While Maine’s population has seen modest growth in all but one decade for the past two centuries, this growth has not kept pace with that of the nation as a whole. And more recently, our state’s percentage of the national population has dipped from 0.5 percent to 0.4 percent, according to U.S. Census Bureau figures for 2010. Along the way, Maine has seen its number of representatives to Congress decline from a high of eight down to two. If our tepid population growth continues — or, worse, should it turn negative — Maine could find itself joining the seven other states that now have only a single member in the U.S. House.
A U.S. Census Bureau report released last week estimates that Maine’s population declined by 928 people from 2014 to 2015. Only five of the state’s 16 counties saw any population growth, nearly all of it in the southern part of the state. Not surprisingly, Cumberland County led the way with an estimated increase of 0.7 percent (2,102 people). York County was next with growth of 0.3 percent (561 people), Waldo County with growth of 0.3 percent (130 people), Sagadahoc County with growth of 0.2 percent (86 people) and Knox County with an increase of 0.1 percent (57 people).
Kennebec County led the population loss with a decline of 1,046 people (0.9 percent). Our own Hancock County, which not so long ago was seeing significant population increase, saw a loss of 79 people (0.1 percent).
The handwriting is on the wall. The manufacturing industries in Maine continue to decline, and that’s not likely to turn around. First textiles, then shoemaking. Now, the paper industry, which provided thousands of good-paying jobs with benefits for decades, is rapidly disappearing. Nothing comparable is on the horizon to take its place.
Maine’s seasonally adjusted unemployment rate for February was just 3.6 percent, the lowest since March 2001. But many of those workers are struggling to make ends meet in low-paying jobs and lack the skills to gain better employment. That lack of skilled workers, coupled with our stagnant population, leaves many Maine employers unable to fill the jobs they have available. Clearly, Maine needs more people — to boost the economy, add to the tax base and support our infrastructure and business community.
With little, if any, major industrial growth in our future, what is Maine to do? We’ve said it before, and we’ll say it again: our state should make a concerted effort to recruit people to move to Maine to spend their later years.

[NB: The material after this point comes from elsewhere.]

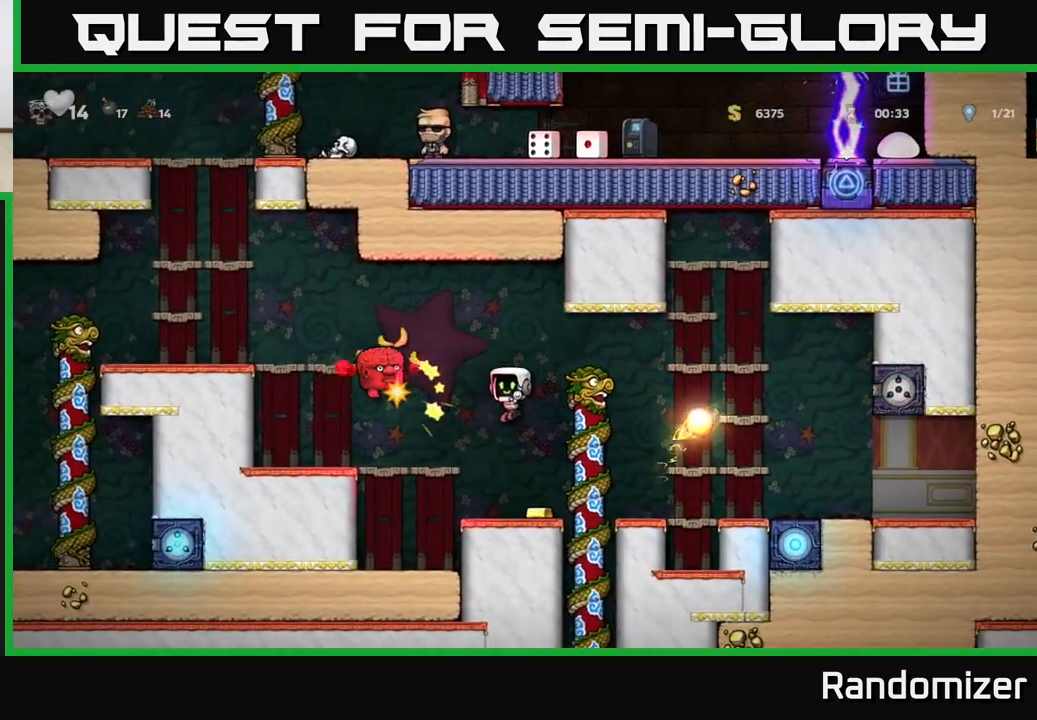
{"buttons": ["A"], "left_stick": "left", "right_stick": "center", "events": [[233, "left_stick", "right"], [400, "left_stick", "left"], [483, "A", "down"]]}
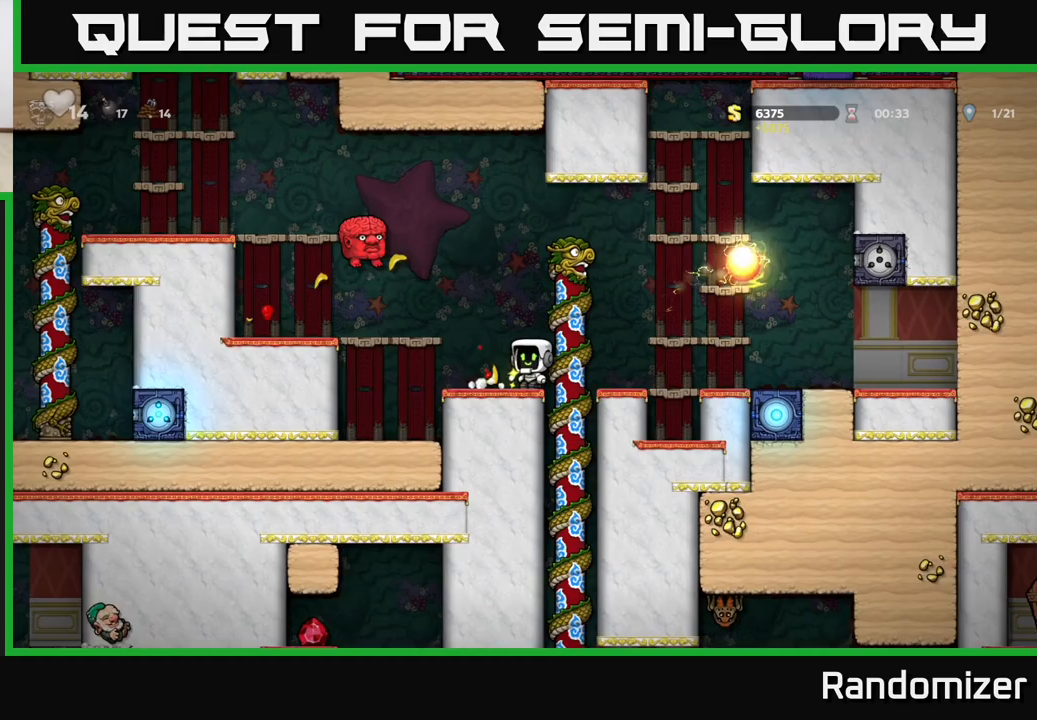
{"buttons": [], "left_stick": "right", "right_stick": "center", "events": [[100, "X", "down"], [100, "left_stick", "center"], [167, "left_stick", "right"], [200, "X", "up"], [267, "left_stick", "left"], [283, "A", "up"], [400, "left_stick", "right"]]}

Our state has many characteristics that make it an attractive place for retirement. Clean air and water; beautiful scenery with peace and quiet; a four-season climate with few catastrophic weather events; three small but vibrant metropolitan areas and hundreds of smaller, attractive communities; a low crime rate; high quality degree-granting educational institutions; thriving arts and music communities; and housing costs and real estate taxes lower than those of most urban areas across the nation.
By moving ahead with pending legislation to eliminate Maine’s inheritance tax on estates valued at more than $5.4 million, the legislature could eliminate one more disincentive for those who otherwise might be inclined to become Mainers in retirement, bringing with them their accumulated wealth and the contribution it could make to our economy. Maine is one of just 21 states with either an estate or inheritance tax — an egregious tax imposed on heirs of people who already paid income, sales, property and other taxes on the wealth they accumulated over a lifetime.
In addition to repealing the estate tax, the legislature should face the reality that trying to convince corporations — most of which want special benefits that come at the expense of taxpayers and existing businesses — to locate here is not likely to pay dividends. It’s time for a new approach. Maine’s latest census figures provide ample evidence that more must be done to grow our population if we are to have a viable economic future. Spreading the word that Maine is a great place to live out one’s life is a good way to start.